• _Required action_: Extend the Metropolis setting description, starting right after its final sentence about the Northumbrian Republican Movement.

• _Provided passage_:
Its residents live in squalor and work in unsafe conditions in factories that produce unfettered waste and pollution.

Runaway genespliced workers live in the sewers in communities called "Gammavilles" (after the Gamma-class workers who founded them).

The Metropolitan Riots of 1937 occurred when workers in Metropolis went on a city-wide strike to protest their living and working conditions. Methods ranged from peaceful sit-ins and marches to violent confrontations and sabotage. The real leverage that the workers had was withholding their labor, which kept the factories and public utilities running. The government met the rioters with troops wearing armored battlesuits and carrying advanced Ethertech weapons, causing massive casualties. The riots killed workers and their families, forced the survivors to flee to the countryside or emigrate overseas, and discouraged the arrival of new British workers to take their place - creating a labor shortage. It forced management to negotiate with labor representatives, leading to the creation of the Guilds, collective bargaining associations of semi-skilled and skilled workers. The lack of an unskilled labor pool encouraged the creation of a eugenically-designed and more subservient workforce spliced with animal DNA to replace them. Loyalty and obedience has been bred into them, allowing cruel exploitation by their creators.

==Politics==
The Eugenics League is a worldwide scientific society engaged in genetic engineering, as mere human breeding is seen as too random and imprecise. They divide human stock into "Alphas" (gene-spliced humans with superior or even non-human traits) and "Betas" (their term for ordinary "baseline" humans). "Gammas" (small, tough, disease-resistant workers with rodent DNA), "Deltas" (loyal workers with canine DNA), and "Epsilons" (large, hard-working, strong workers with equine DNA) are members of the purpose-built worker class. The League's views and methods are seen as controversial but their success has made their theories more accepted.
The relative stability of Europe in the 1920s and 1930s means that the National Socialist party, with its extremely racist views and crackpot pseudo-scientific theories, never rose to power. Therefore the Eugenics movement and its theories were never discredited.

The Northumbrian Republican Movement (NRM) is a political group that seeks independence for Northern England with the Metropolis as its capitol. Factions vary from the Conservative Republicans, who want recognition as a separate Dominion or Kingdom with its own parliament, to the Radical Republicans, who want to be declared a separate country (the Republic of Northumbria). Its militant Armed Wing (the Northumbrian Republican Army) commits acts of violence against the British government in pursuit of its goals. It is rumored to receive support from America.

• _Extracted entries_:
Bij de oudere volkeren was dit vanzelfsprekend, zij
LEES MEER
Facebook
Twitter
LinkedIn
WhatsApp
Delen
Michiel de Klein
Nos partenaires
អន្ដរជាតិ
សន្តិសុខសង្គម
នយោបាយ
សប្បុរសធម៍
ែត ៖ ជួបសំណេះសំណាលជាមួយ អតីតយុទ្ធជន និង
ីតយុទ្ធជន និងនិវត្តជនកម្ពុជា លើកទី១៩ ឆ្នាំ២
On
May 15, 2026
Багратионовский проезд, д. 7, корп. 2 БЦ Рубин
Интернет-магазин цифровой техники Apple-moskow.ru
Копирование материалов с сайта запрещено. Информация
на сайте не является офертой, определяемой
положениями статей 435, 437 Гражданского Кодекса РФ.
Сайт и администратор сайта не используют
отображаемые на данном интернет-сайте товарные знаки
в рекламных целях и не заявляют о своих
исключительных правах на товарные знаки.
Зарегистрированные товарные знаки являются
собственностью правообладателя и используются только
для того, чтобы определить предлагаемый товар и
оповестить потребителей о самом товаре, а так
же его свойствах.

==

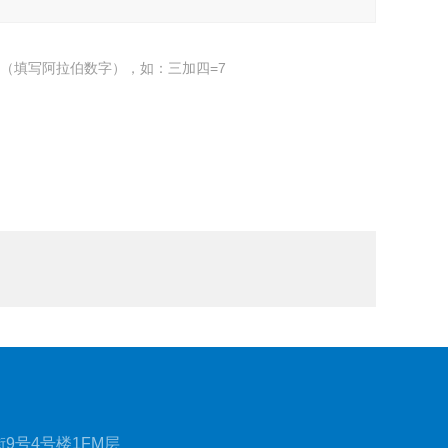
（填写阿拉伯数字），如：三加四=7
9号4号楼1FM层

--

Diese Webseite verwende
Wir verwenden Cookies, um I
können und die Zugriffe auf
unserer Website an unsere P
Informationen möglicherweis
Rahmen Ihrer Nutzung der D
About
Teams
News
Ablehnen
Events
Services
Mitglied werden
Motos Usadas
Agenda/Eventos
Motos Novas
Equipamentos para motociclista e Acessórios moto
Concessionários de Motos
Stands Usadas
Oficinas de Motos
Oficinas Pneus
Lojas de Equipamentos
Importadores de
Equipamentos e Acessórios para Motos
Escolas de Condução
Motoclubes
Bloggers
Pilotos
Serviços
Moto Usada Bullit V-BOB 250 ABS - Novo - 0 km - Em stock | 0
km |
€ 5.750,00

• _Expected output_:
The Labour Party in Britain became less popular following the Russian Revolt in 1922 and crested after the Metropolitan Riots of 1937 eliminated their working-class power base. The resurgent Liberals (or "Whigs") replaced them and draw their support from the middle classes and sympathetic members of the upper class and gentry. The Conservatives (or "Tories") tend to dominate politics due to backing from the powerful Eugenics League and draw support from an alliance of the land-owning noble and gentry families.
The nouveau-riche industrialists resent the crushing tax burden they bear, as they are not granted the exemption granted the titled nobility and are considered a "cash cow" by the London government. This makes them more socially and politically left-wing, favoring progressive parties like the Liberals and radicals like the NRM.

Nationalist movements across the globe are fierce but mostly non-violent. They are especially numerous in Neu Reich, which has a polyglot culture and several recently assimilated territories. Much like the Welsh and Scottish Nationalists in the United Kingdom of our world, Nationalists tend to use social organizations and political parties to promote their values and see to their interests. Members are seen as eccentric but harmless, as their cultures are well-to-do under their overlords and would fare poorly if they were independent. The few violent nationalist groups are seen as crackpots or lunatics.